- **EXERCISES**
A - Do these statements agree with the abstract on newborn drug testing? (i) The cohort study looked at births from 2014 to 2020. (ii) The institution routinely performed prenatal urine drug testing. (iii) The project aims to eliminate the disparity within 24 months. For each, answer yes or no and quote the deciding words.
B - Which authors does the abstract on newborn drug testing name? List all of them.
C - Quote the abstract on newborn drug testing starting with "Background: Prenatal substance" and going on through "affect Black families.".

- **TEXT PROVIDED**

□ □ □ □ □

257 - Baby Steps and Big Bias: A Quality Improvement Project to Reduce Racial Disparities in Newborn Drug Testing for Prenatal Substance Exposure

Publication Number: 257.3832

Amanda S. Costa, University of Michigan Medical School, Plymouth, MI, United States; Kayla Gonzalez, University of Michigan Medical School, Ann Arbor, MI, United States; Maria S. Skoczylas, University of Michigan Medical School, Ann Arbor, MI, United States; Geetha Mogasala,, Michigan, Novi, MI, United States; Bethany Mohr, University of Michigan Medical School, Ann Arbor, MI, United States; Niko Kaciroti, University of Michigan Medical School, Ann Arbor, MI, United States; Alex Peahl, University of Michigan Medical School, Ann Arbor, MI, United States; Lauren Oshman, University of Michigan Medical School, Ann Arbor, MI, United States

Background: Prenatal substance exposure is associated with harms to newborns and their families. The Michigan Child Abuse Prevention and Treatment Act mandates a Child Protective Services (CPS) report for any suspected amount of illicit substance in an infant. CPS reports can assist families in accessing substance use treatment but have also been associated with future adverse outcomes. Studies have found that reports to CPS disproportionately affect Black families.

Objective: At a Midwest institution, a retrospective cohort study of births from 2014-2020 demonstrated that our clinicians ordered meconium drug tests on 11.3% of Black infants compared to 4.7% of White infants (OR 2.72; 95% CI, 2.37-3.13). Qualitative interviews with health care professionals identified structural racism as a possible driver of the disparity. The institution did not routinely perform prenatal urine drug testing and lacked a standardized guideline for newborn drug testing, leaving the decision to the discretion of the provider. The aim of this quality improvement study is to eliminate racial disparities in drug testing for substance exposed newborns within 12 months in order to create an equitable, respectful and positive experience at the institution.

□ □ □ □ □

- **Data records**
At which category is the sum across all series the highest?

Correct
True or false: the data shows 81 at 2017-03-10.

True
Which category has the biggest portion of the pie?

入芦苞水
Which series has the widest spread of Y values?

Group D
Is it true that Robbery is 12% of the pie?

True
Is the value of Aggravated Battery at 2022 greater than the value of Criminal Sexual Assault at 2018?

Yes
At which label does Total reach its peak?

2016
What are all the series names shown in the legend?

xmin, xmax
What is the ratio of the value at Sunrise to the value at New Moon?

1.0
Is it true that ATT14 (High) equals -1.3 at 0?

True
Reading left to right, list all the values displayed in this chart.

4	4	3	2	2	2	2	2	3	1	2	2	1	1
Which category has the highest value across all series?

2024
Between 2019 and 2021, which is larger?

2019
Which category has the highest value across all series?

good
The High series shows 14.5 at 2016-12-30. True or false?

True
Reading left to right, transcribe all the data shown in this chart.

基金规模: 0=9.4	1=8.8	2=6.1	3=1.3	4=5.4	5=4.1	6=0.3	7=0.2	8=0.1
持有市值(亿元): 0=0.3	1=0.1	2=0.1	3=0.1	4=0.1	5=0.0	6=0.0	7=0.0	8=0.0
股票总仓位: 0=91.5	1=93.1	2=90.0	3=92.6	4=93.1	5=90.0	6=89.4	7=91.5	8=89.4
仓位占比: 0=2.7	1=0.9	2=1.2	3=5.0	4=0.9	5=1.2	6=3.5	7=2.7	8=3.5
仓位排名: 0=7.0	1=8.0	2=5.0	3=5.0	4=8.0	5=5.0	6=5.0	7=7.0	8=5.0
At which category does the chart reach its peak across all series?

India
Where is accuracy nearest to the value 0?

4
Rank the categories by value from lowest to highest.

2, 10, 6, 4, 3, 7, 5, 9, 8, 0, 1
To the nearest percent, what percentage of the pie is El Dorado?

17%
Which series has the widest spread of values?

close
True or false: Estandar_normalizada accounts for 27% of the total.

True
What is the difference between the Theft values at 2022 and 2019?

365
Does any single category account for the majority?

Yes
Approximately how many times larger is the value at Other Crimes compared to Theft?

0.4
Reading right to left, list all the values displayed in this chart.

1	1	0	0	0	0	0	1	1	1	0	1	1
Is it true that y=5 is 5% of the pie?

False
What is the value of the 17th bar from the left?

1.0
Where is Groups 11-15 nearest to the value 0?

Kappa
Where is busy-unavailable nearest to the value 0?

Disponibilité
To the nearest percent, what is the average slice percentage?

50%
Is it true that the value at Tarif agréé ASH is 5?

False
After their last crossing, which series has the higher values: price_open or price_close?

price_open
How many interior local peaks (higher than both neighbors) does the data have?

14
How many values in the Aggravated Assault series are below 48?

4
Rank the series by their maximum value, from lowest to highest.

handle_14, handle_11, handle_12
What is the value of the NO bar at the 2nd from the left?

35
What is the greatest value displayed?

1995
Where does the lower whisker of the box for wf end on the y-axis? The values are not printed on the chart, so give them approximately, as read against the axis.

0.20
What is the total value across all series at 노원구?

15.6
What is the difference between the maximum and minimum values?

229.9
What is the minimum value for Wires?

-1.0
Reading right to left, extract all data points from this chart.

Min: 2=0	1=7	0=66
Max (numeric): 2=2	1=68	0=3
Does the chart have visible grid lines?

□ □ □ □ □

- **RESPONSES BY TASK**
A -
(i) Yes: "a retrospective cohort study of births from 2014-2020"
(ii) No: "The institution did not routinely perform prenatal urine drug testing"
(iii) No: "to eliminate racial disparities in drug testing for substance exposed newborns within 12 months"

B - Amanda S. Costa, Kayla Gonzalez, Maria S. Skoczylas, Geetha Mogasala, Bethany Mohr, Niko Kaciroti, Alex Peahl, Lauren Oshman

C -
Background: Prenatal substance exposure is associated with harms to newborns and their families. The Michigan Child Abuse Prevention and Treatment Act mandates a Child Protective Services (CPS) report for any suspected amount of illicit substance in an infant. CPS reports can assist families in accessing substance use treatment but have also been associated with future adverse outcomes. Studies have found that reports to CPS disproportionately affect Black families.